I'm no great shakes at chemistry, but for some reason I’ve always found it interesting, easy to understand and the exams easy to pass. Hence
my career in chemistry no doubt, but why do I find the subject comparatively
easy? Why do you find your areas of expertise easy?
In my case I’d love to put it down to intelligence, but a far more convincing clue is in the words interesting and easy to understand. There is a significant similarity here because
we are not usually interested in anything we find difficult, where the learning effort just doesn't yield the hoped for return. So perhaps interesting
and easy to understand are much the
same.
If we think in terms of conditioning then the similarity also
becomes easy to understand. And therefore interesting of course. So I found it easy to imitate the things chemists are expected to do, say and write. I was easily conditioned by these things.
In other words I absorbed the approved behaviour
easily, acquired the correct expectations for mixing copper sulphate with sodium
hydroxide or spilling concentrated sulphuric acid on my shoe plus a host of other expectations, both practical and verbal.
Yet remembering the names of wild flowers is an entirely
different matter. Daisy, buttercup and dandelion I know, plus one or two others, but even
though I encounter many wild flowers while out walking, their names mostly go in one
ear and out the other. So when it comes to the names of wild flowers I am
stupid, not intelligent at all.
Yet I do recognise wild orchids such as the Early Purple Orchid because there is something
memorable about them. Even though fairly common, people ooh and aah over them, take photos and generally
raise their status in the pecking order of local flora. So in spite of my wild
flower stupidity I’m conditioned to remember wild orchids because they are
associated with a different, more forceful type of conditioning.

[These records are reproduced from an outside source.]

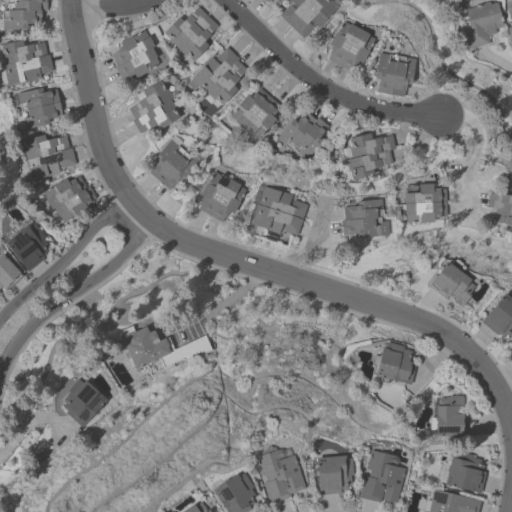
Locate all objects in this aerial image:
building: (265, 1)
building: (268, 2)
building: (19, 13)
building: (305, 14)
building: (20, 15)
building: (306, 15)
building: (479, 24)
building: (509, 24)
building: (481, 25)
building: (508, 27)
building: (190, 33)
building: (191, 34)
road: (263, 38)
building: (347, 47)
building: (349, 47)
building: (134, 57)
building: (133, 59)
building: (22, 63)
building: (25, 63)
building: (221, 75)
building: (392, 75)
building: (218, 76)
building: (392, 76)
building: (36, 108)
building: (36, 109)
road: (92, 109)
building: (152, 109)
building: (152, 112)
building: (254, 113)
building: (256, 114)
building: (302, 134)
building: (304, 136)
road: (475, 147)
building: (366, 155)
building: (367, 155)
building: (46, 156)
building: (47, 157)
building: (170, 165)
building: (170, 165)
building: (218, 197)
building: (219, 197)
building: (67, 198)
building: (69, 199)
building: (422, 203)
building: (424, 203)
building: (500, 208)
building: (500, 208)
building: (276, 214)
building: (277, 214)
road: (134, 215)
building: (363, 219)
building: (363, 219)
road: (308, 245)
building: (26, 246)
building: (28, 246)
building: (6, 274)
building: (7, 275)
building: (450, 285)
building: (452, 285)
road: (222, 302)
road: (383, 309)
building: (499, 318)
building: (500, 320)
building: (143, 348)
building: (158, 349)
building: (511, 356)
road: (1, 362)
building: (392, 364)
building: (394, 368)
building: (80, 402)
building: (81, 403)
building: (449, 417)
building: (447, 418)
road: (27, 427)
building: (463, 473)
building: (464, 473)
building: (332, 474)
building: (277, 476)
building: (280, 476)
building: (333, 477)
building: (379, 478)
building: (380, 479)
building: (234, 495)
building: (235, 495)
building: (450, 503)
building: (451, 503)
building: (196, 508)
building: (195, 509)
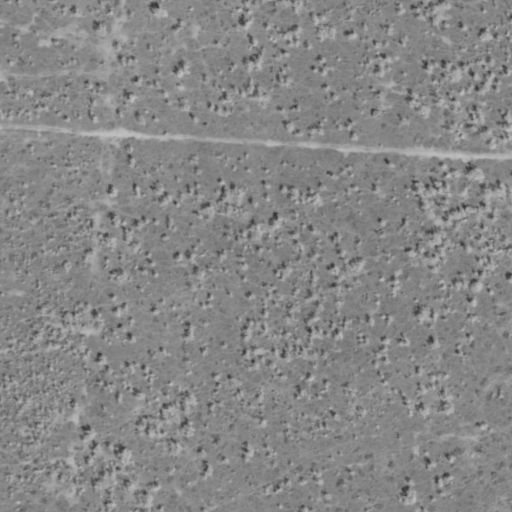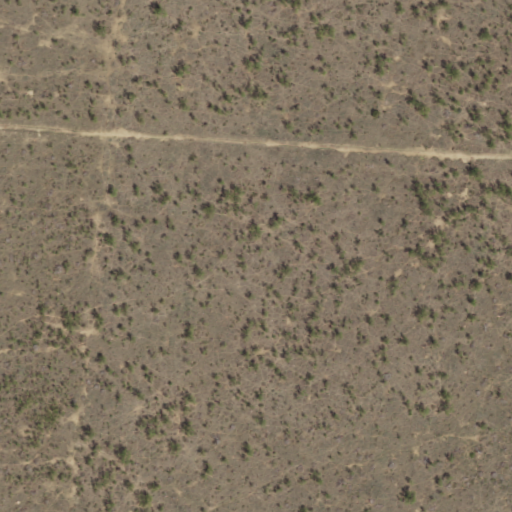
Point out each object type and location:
road: (399, 461)
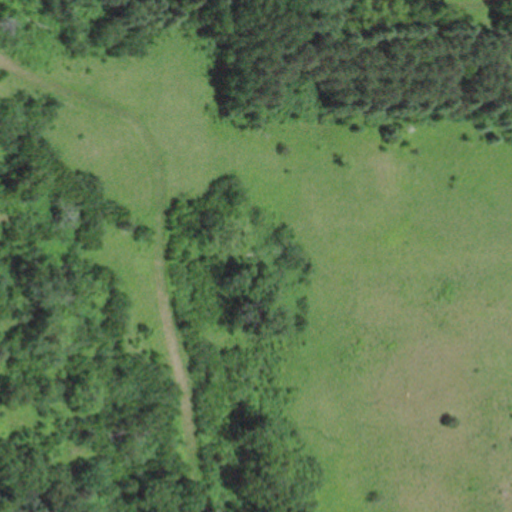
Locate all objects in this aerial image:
road: (453, 3)
road: (501, 29)
road: (164, 236)
park: (256, 255)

So what has this to do with belief?
Belief is also a symptom of a person’s susceptibility to conditioning.
It is an indicator of education, upbringing
social and economic status and possibly genes. It is evidence that a
person is conditioned to respond to certain situations in a certain way,
evidence that they were easily conditioned and in consequence they find their
beliefs easy to understand, explain and elaborate. As we
know, beliefs can be extremely stable, commonly lasting a lifetime.
All belief is conditioning while unbelief or scepticism could indicate
some kind of contrary conditioning or simply a lack of conditioning. Or aspects
of both. Life is complex.
Does it matter? Of course it does. If we see belief as some
kind of rational structure inside our heads then we cannot analyse it adequately.
We are controlled by it, unable to think our way round it, unable to see
alternatives. The alternatives remain difficult and uninteresting, in stark contrast to the overwhelming clarity of our beliefs.